Photo by Steve Brown
Frankston City Council and the Committee for Greater Frankston have leapt to the defence of their city after it was portrayed by the ABC as isolated, suffering from a shortage of jobs and business investment, and lacking cultural diversity. Under the headline ‘No jobs, lack of diversity among the challenges in this seaside town where trains only go one way’, the article quoted a restaurant owner saying he had to travel to Springvale to stock up on ingredients, and a former resident who felt isolated “in terms of how I saw no one like me”.
Frankston City Mayor Kris Bolam.
In a statement today, Mayor Kris Bolam said he “wanted to go on record as saying that Frankston City is and always will be a welcoming place for people from differing communities, faiths and cultural backgrounds, and as a council we are always looking to identify new ways to enhance cultural diversity and connection in our city”.
“Those who don’t live here don’t get to enjoy what we enjoy – including Ventana Fiesta, Frankston City’s major annual celebration of Latin-American, Italian, Portuguese and Spanish cultures,” Cr Bolam said. “They don’t get to have a great dining experience that celebrates cultural diversity each year during Harmony Week, when our restaurants and cafes offer specials and traditional fare including Mediterranean, Thai, Moroccan, Chinese, Nepalese, Mexican, Vietnamese, Turkish and Sri Lankan. From the outside it may seem like just a food experience intended to attract new customers – and it is, because experiencing new things and supporting our businesses are also important. But it is also an opportunity to have meaningful and insightful conversations about the importance of diversity and acceptance.
“For those of us who choose to call Frankston City home, we have a lot to be proud of. For some, that might be interfaith events at the Bait-ul-Salam Mosque in Langwarrin. This past weekend we welcomed more than 100 members of the Muslim community to this beautiful place of worship where various faith leaders spoke passionately about caring for each other and accepting the cultural differences that make us all unique. Some of us might be proud of increasing our knowledge of other cultures through our international relationships. This year we celebrated the 39th anniversary of our Sister City relationship with Susono in Japan and our 10-year anniversary with our other Sister City, Wuxi in China.
“We know that this community does celebrate multiculturalism beyond colourful events, and council knows that on a deeper level because many of our residents have taken part in our community engagement consultations over the past year or so. Many of you showed a desire to be inclusive, culturally diverse and welcoming. Much of what we have learnt from our community is now being included in our planning for the next four years. For example, we will be developing greater support for elderly people from culturally diverse backgrounds to help them connect with peers who may feel isolated. So I want you to know that we hear you, and that your voice is louder than any media coverage that has occurred over the past few days.
“I want to let you know that council will work to change the impression that this unjust and unwarranted media coverage has given us, so that more people will understand how we as a community value cultural diversity and respect it as an enriching part of community life. That said, we can all do our bit to be more welcoming and to show how we value and respect each other. If it takes a village to raise a child, then it will take all of us to create the community we want to live in and collectively raise the Frankston City’s profile to what we want it to be.”
Meanwhile, in a statement from its board of directors, the Committee for Greater Frankston said: “While the committee appreciates any media coverage of the inadequate public transport in our city – as well as the long-running call to extend the metro train line as part of the solution – the article’s focus on the lack of demographic diversity in Frankston was unbalanced. This is a symptom of successive governments’ inadequate planning to increase the variety of housing options as well as insufficient investment in our region’s transport infrastructure. It is not the fault of Frankston residents.

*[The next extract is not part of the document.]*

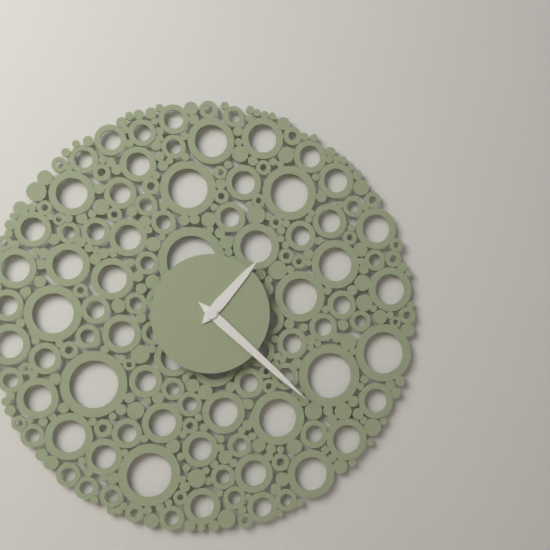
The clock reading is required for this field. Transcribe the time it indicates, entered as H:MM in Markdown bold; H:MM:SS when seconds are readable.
**1:22**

“Frankston was declared Melbourne’s most affordable liveable suburb in early 2020 by Domain Group. The median house price of $570,000 is well below Melbourne’s average of $1 million. The municipality has some of the best beaches of any Melbourne bayside suburb. It has public parks, gardens, walking and bike trails, and recreational facilities the envy of many suburbs as well as top-performing schools; clean air; and many cultural assets including a vibrant arts centre, historic homesteads, internationally renowned sculpture park and more.

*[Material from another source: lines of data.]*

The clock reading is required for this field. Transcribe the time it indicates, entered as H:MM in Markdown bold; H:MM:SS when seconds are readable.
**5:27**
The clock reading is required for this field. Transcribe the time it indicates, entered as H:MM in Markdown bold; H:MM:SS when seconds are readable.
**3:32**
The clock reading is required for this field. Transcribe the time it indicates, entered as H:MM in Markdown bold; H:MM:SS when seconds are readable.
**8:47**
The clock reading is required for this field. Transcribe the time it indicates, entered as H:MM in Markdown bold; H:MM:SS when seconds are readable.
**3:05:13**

“We have one of Melbourne’s biggest public hospitals – currently undergoing a $562 million redevelopment – two big private hospitals, and good public and private schools. Then there is Monash University’s Peninsula campus and Chisholm TAFE, which is set to become Victoria’s largest technical training institute. And construction has started on Peninsula Health’s new academic and research centre as part of the National Centre for Healthy Ageing.
“The most recent Census showed that 30 per cent of Frankston’s population was born overseas and recent immigrants have come from India, Sri Lanka and the Philippines. They have discovered the benefits of living and working in Frankston and we look forward to welcoming more people from a range of different social and ethnic backgrounds in the coming years. Now it is time for both state and federal governments to work with our community to build the critical metropolitan transport infrastructure and other facilities we need to support this growth.”
The Committee for Greater Frankston says extending the metro train line from Frankston to Langwarrin and potentially Baxter would help resolve the issue of inadequate public transport on the Peninsula.